# Info request- Torpado



## slowride (Sep 13, 2018)

Hi folks. Could someone tell me anything about this bike? Have only 1 picture . Many thanks.


----------



## juvela (Sep 13, 2018)

-----

Torpado cycles are made in Padova Italy by a company called Torresini.

This one looks to date from the early 1980's.

Appears to be about two models down from top in the range.

Brake levers do not look original, they appear earlier than bicycle.

Frame looks to be built with one of the BOCAMA Competition lug patterns such as 76 or 78.

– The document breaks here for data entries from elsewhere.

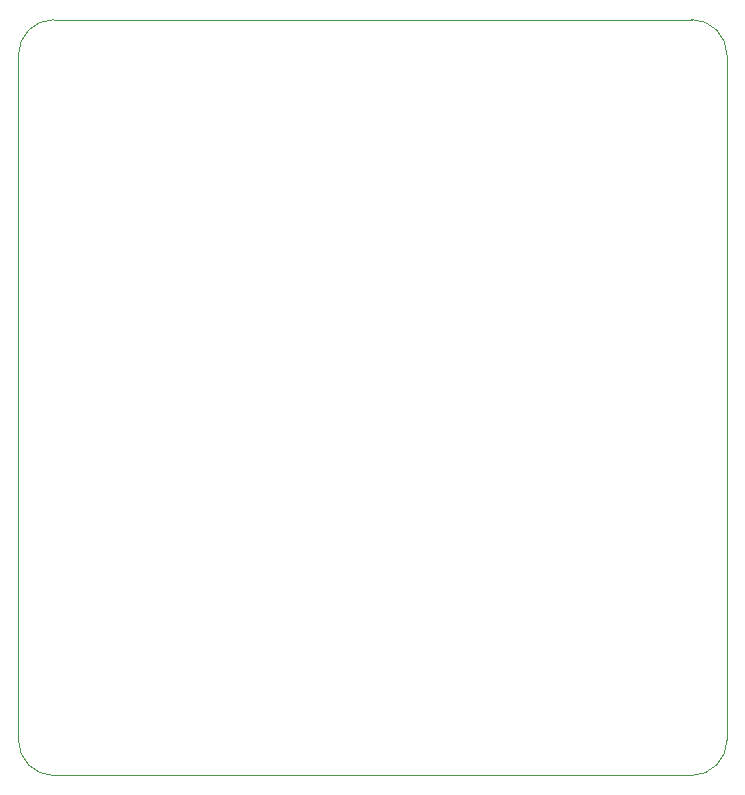
<source format=gbr>
%TF.GenerationSoftware,KiCad,Pcbnew,(6.0.7)*%
%TF.CreationDate,2022-10-18T11:50:53-04:00*%
%TF.ProjectId,LCDPCB,4c434450-4342-42e6-9b69-6361645f7063,rev?*%
%TF.SameCoordinates,Original*%
%TF.FileFunction,Profile,NP*%
%FSLAX46Y46*%
G04 Gerber Fmt 4.6, Leading zero omitted, Abs format (unit mm)*
G04 Created by KiCad (PCBNEW (6.0.7)) date 2022-10-18 11:50:53*
%MOMM*%
%LPD*%
G01*
G04 APERTURE LIST*
%TA.AperFunction,Profile*%
%ADD10C,0.100000*%
%TD*%
G04 APERTURE END LIST*
D10*
X111000000Y-57000000D02*
X111000000Y-115000000D01*
X168000000Y-118000000D02*
X114000000Y-118000000D01*
X168000000Y-54000000D02*
X114000000Y-54000000D01*
X171000000Y-115000000D02*
X171000000Y-57000000D01*
X168000000Y-118000000D02*
G75*
G03*
X171000000Y-115000000I0J3000000D01*
G01*
X114000000Y-54000000D02*
G75*
G03*
X111000000Y-57000000I0J-3000000D01*
G01*
X111000000Y-115000000D02*
G75*
G03*
X114000000Y-118000000I3000000J0D01*
G01*
X171000000Y-57000000D02*
G75*
G03*
X168000000Y-54000000I-3000000J0D01*
G01*
M02*

</source>
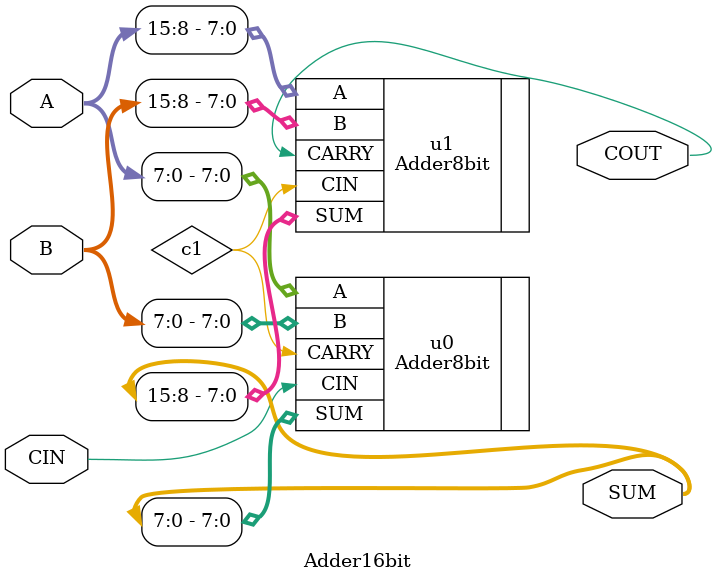
<source format=v>
`timescale 1ns / 1ps
module Adder16bit(
    input [15:0] A,
    input [15:0] B,
    input CIN,
    output [15:0] SUM,
    output COUT
    );
wire c1;

Adder8bit u0 (
		.A(A[7:0]), 
		.B(B[7:0]), 
		.CIN(CIN), 
		.SUM(SUM[7:0]), 
		.CARRY(c1)
	);

Adder8bit u1 (
		.A(A[15:8]), 
		.B(B[15:8]), 
		.CIN(c1), 
		.SUM(SUM[15:8]), 
		.CARRY(COUT)
	);


endmodule

</source>
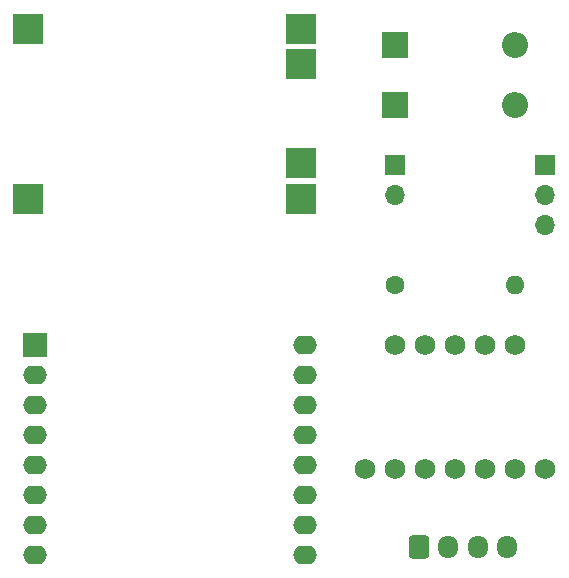
<source format=gbr>
%TF.GenerationSoftware,KiCad,Pcbnew,7.0.9*%
%TF.CreationDate,2024-01-03T14:20:43+09:00*%
%TF.ProjectId,SlimeVR_Tracker,536c696d-6556-4525-9f54-7261636b6572,rev?*%
%TF.SameCoordinates,Original*%
%TF.FileFunction,Soldermask,Top*%
%TF.FilePolarity,Negative*%
%FSLAX46Y46*%
G04 Gerber Fmt 4.6, Leading zero omitted, Abs format (unit mm)*
G04 Created by KiCad (PCBNEW 7.0.9) date 2024-01-03 14:20:43*
%MOMM*%
%LPD*%
G01*
G04 APERTURE LIST*
G04 Aperture macros list*
%AMRoundRect*
0 Rectangle with rounded corners*
0 $1 Rounding radius*
0 $2 $3 $4 $5 $6 $7 $8 $9 X,Y pos of 4 corners*
0 Add a 4 corners polygon primitive as box body*
4,1,4,$2,$3,$4,$5,$6,$7,$8,$9,$2,$3,0*
0 Add four circle primitives for the rounded corners*
1,1,$1+$1,$2,$3*
1,1,$1+$1,$4,$5*
1,1,$1+$1,$6,$7*
1,1,$1+$1,$8,$9*
0 Add four rect primitives between the rounded corners*
20,1,$1+$1,$2,$3,$4,$5,0*
20,1,$1+$1,$4,$5,$6,$7,0*
20,1,$1+$1,$6,$7,$8,$9,0*
20,1,$1+$1,$8,$9,$2,$3,0*%
G04 Aperture macros list end*
%ADD10R,2.500000X2.500000*%
%ADD11RoundRect,0.250000X-0.600000X-0.725000X0.600000X-0.725000X0.600000X0.725000X-0.600000X0.725000X0*%
%ADD12O,1.700000X1.950000*%
%ADD13R,2.000000X2.000000*%
%ADD14O,2.000000X1.600000*%
%ADD15R,1.700000X1.700000*%
%ADD16O,1.700000X1.700000*%
%ADD17C,1.600000*%
%ADD18O,1.600000X1.600000*%
%ADD19R,2.200000X2.200000*%
%ADD20O,2.200000X2.200000*%
%ADD21C,1.750000*%
G04 APERTURE END LIST*
D10*
%TO.C,TP4056-Module1*%
X111400000Y-29570000D03*
X111400000Y-37970000D03*
X88300000Y-26570000D03*
X88300000Y-40970000D03*
X111400000Y-26570000D03*
X111400000Y-40970000D03*
%TD*%
D11*
%TO.C,J2*%
X121350000Y-70450000D03*
D12*
X123850000Y-70450000D03*
X126350000Y-70450000D03*
X128850000Y-70450000D03*
%TD*%
D13*
%TO.C,U2*%
X88900000Y-53340000D03*
D14*
X88900000Y-55880000D03*
X88900000Y-58420000D03*
X88900000Y-60960000D03*
X88900000Y-63500000D03*
X88900000Y-66040000D03*
X88900000Y-68580000D03*
X88900000Y-71120000D03*
X111760000Y-71120000D03*
X111760000Y-68580000D03*
X111760000Y-66040000D03*
X111760000Y-63500000D03*
X111760000Y-60960000D03*
X111760000Y-58420000D03*
X111760000Y-55880000D03*
X111760000Y-53340000D03*
%TD*%
D15*
%TO.C,SW1*%
X132080000Y-38100000D03*
D16*
X132080000Y-40640000D03*
X132080000Y-43180000D03*
%TD*%
D15*
%TO.C,BT1*%
X119380000Y-38100000D03*
D16*
X119380000Y-40640000D03*
%TD*%
D17*
%TO.C,R1*%
X119380000Y-48260000D03*
D18*
X129540000Y-48260000D03*
%TD*%
D19*
%TO.C,D2*%
X119380000Y-27940000D03*
D20*
X129540000Y-27940000D03*
%TD*%
D19*
%TO.C,D1*%
X119380000Y-33020000D03*
D20*
X129540000Y-33020000D03*
%TD*%
D21*
%TO.C,BMI160-Module1*%
X119380000Y-63840000D03*
X129540000Y-63840000D03*
X121920000Y-63840000D03*
X124460000Y-53340000D03*
X121920000Y-53340000D03*
X119380000Y-53340000D03*
X132080000Y-63840000D03*
X124460000Y-63840000D03*
X127000000Y-53340000D03*
X127000000Y-63840000D03*
X129540000Y-53340000D03*
X116840000Y-63840000D03*
%TD*%
M02*

</source>
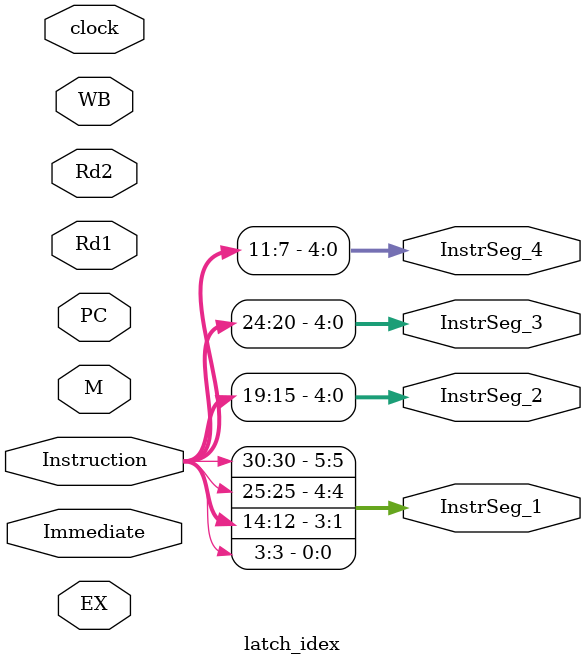
<source format=v>
`timescale 1ns / 1ps


module latch_idex(
    input clock,
    input [1:0] WB,
    input [4:0] M,
    input [6:0] EX,
    input [31:0] PC,
    input [31:0] Rd1,
    input [31:0] Rd2,
    input [31:0] Immediate,
    input [31:0] Instruction,
    output [5:0] InstrSeg_1,
    output [19:15] InstrSeg_2,
    output [24:20] InstrSeg_3,
    output [11:7] InstrSeg_4
    );
    assign InstrSeg_1 = {Instruction[30], Instruction[25], Instruction[14:12], Instruction[3]};
    assign InstrSeg_2 = Instruction[19:15];
    assign InstrSeg_3 = Instruction[24:20]; 
    assign InstrSeg_4 = Instruction[11:7];
    always @(negedge clock) begin 
    end
endmodule

</source>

There is information about this maker here -

http://www.classicrendezvous.com/Italy/Torpado/torpado_main.htm

Here is a catalogue from near to the time of the machine -

http://bulgier.net/pics/bike/Catalogs/torpado/

Torresini was also the maker for the Italvega brand cycles produced from about 1972 to 1976 for a U.S. distributor in California.

Manufacturer web sites -

http://www.torpado.com/

http://www.cicliesperia.it/b_torpado.html

Forum discussion thread dedicated exclusively to Torpado bicycles -

Show us your Torpado!!! - Page 4 - Bike Forums

-----


----------



## slowride (Sep 14, 2018)

Many thanks @juvela! From catalog appears to be the Nuevo Sprint model. Trying to contact seller but only silence...


----------